Another C21 event, a conference titled "Handing On the Faith," took place this past weekend. The conference, which featured a lecture by Boston Archbishop Sean O'Malley, OFM, Cap., brought together more than 20 prominent Catholic scholars and leaders to discuss challenges of passing on the Catholic faith to future generations.

Interviewed last week, Fr. Leahy, who announced the extension of Church 21 at University Convocation earlier this month, elaborated on the plans, and the reasons, for continuing the initiative.

C21, he said, had been envisioned as a two-year project, first as a means of helping Catholics to deal with questions raised by the clergy sexual abuse scandal, and then to provide venues and resources to discuss challenges confronting the 21st-century Catholic Church - including the roles of lay men and women, priests and bishops; the religious education of Catholics; and sexuality in the Catholic tradition and contemporary culture.

Response to Church 21 has been consistently positive, said Fr. Leahy, and it is clear that there is still much to be done.

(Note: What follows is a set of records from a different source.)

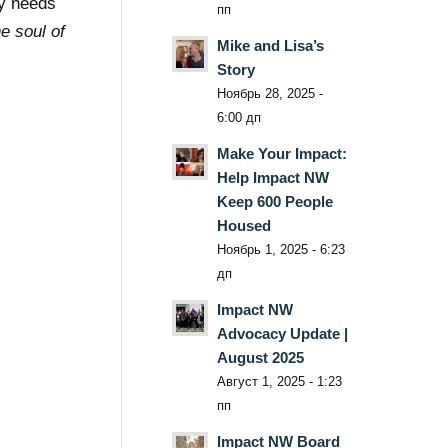
ty needs
пп
he soul of
Mike and Lisa’s
Story
Ноябрь 28, 2025 -
6:00 дп
Make Your Impact:
Help Impact NW
Keep 600 People
Housed
Ноябрь 1, 2025 - 6:23
дп
Impact NW
Advocacy Update |
August 2025
Август 1, 2025 - 1:23
пп
Impact NW Board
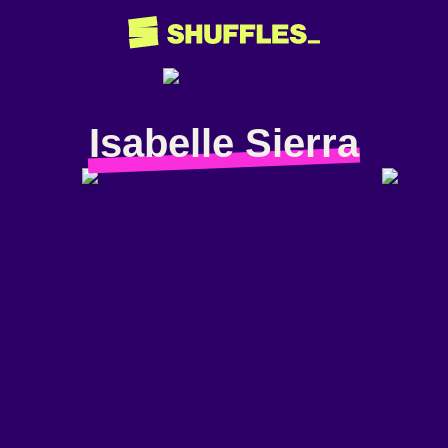
Isabelle Sierra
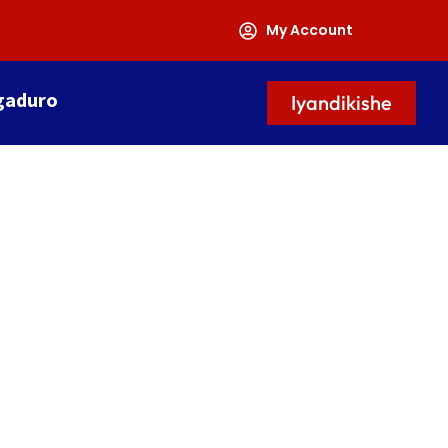
My Account
gaduro
Iyandikishe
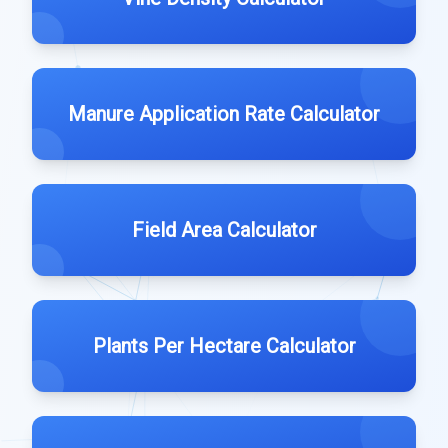
Manure Application Rate Calculator
Field Area Calculator
Plants Per Hectare Calculator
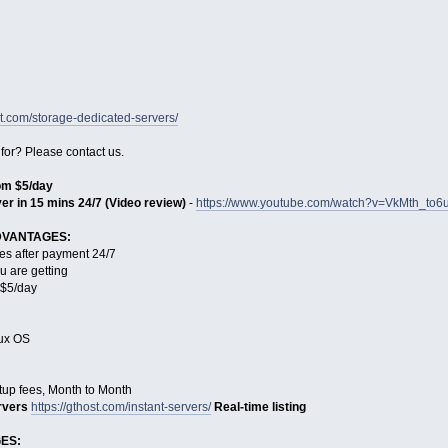
st.com/storage-dedicated-servers/
 for? Please contact us.
rom $5/day
er in 15 mins 24/7 (Video review)
-
https://www.youtube.com/watch?v=VkMth_to6
DVANTAGES:
es after payment 24/7
u are getting
s $5/day
nux OS
tup fees, Month to Month
rvers
https://gthost.com/instant-servers/
Real-time listing
ES:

"As we listen to our alumni and talk to people involved in the Catholic community, the need is so apparent for education, discussion, dialogue and partnership," he said. "The desire among many, many Catholics is they want to help the Church but they are not sure about how to do that. They want to be asked to help and they want to do it in a meaningful way. They want to be involved in activity.

"There are certain things a Catholic university can do, and we have identified areas in which we think we could engage specific issues. These will continue to provide the focus in Church 21 activities."

Fr. Leahy cited the on-line education courses, developed in collaboration with BC's Institute for Religious Education and Pastoral Ministry, as an example of the resources C21 can offer. The first course, What Makes Us Catholic, will be taught by IREPM Director Prof. Thomas Groome (Theology), a widely read author of books on Catholicism and Catholic education, and IREPM faculty member Barbara Radtke. It will be available to the public at a cost of $75.

The focus of the four-week course, which also will be offered in January, will be to integrate Catholic Christian faith into "real life," suggesting a spirituality to sustain people in the everyday. Along with the written text, brief video segments with Groome and Radtke as well as other resources will be provided to stimulate discussion. Each participant will be assigned to a small community for conversation and faith sharing.

In March, Radtke will lead another on-line course geared toward helping parents in their efforts to provide faith education for their children.

Fr. Leahy also said the University is in the process of searching for a person to direct the C21 center. The goal is to have a director by June, he said.

"Our intention with C21 is not to replace the Catholic Church nor become the Catholic Church," said Fr. Leahy.

"As a Jesuit and Catholic university, part of our mission is to help address the needs of the Church and the Catholic community. From all we have heard, C21 is doing that, and we believe it can contribute to assisting the Church and its members to move from crisis to renewal."